■ DIRECTIONS FOR THIS TASK
Reproduce each of the following lines verbatim, leaving out the pictures.

■ RECORDS SUPPLIED
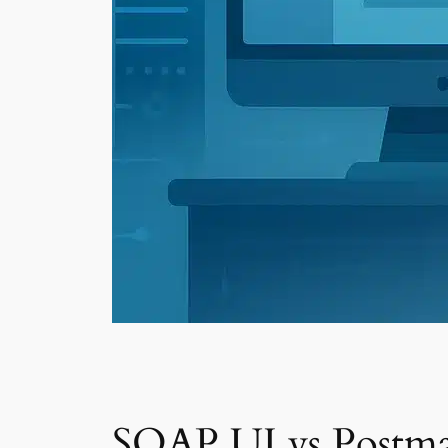
SOAP UI vs Postma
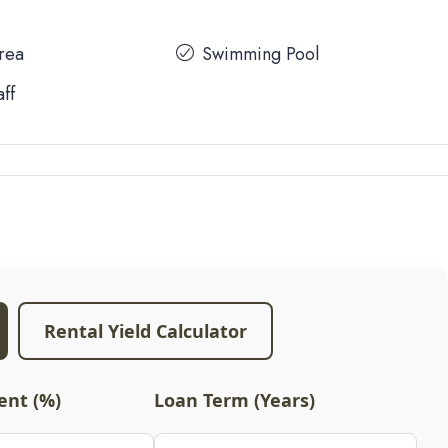
Area
Swimming Pool
aff
Rental Yield Calculator
nt (%)
Loan Term (Years)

■ EXPECTED ANSWER
SOAP UI vs Postma
Area
Swimming Pool
aff
Rental Yield Calculator
nt (%)
Loan Term (Years)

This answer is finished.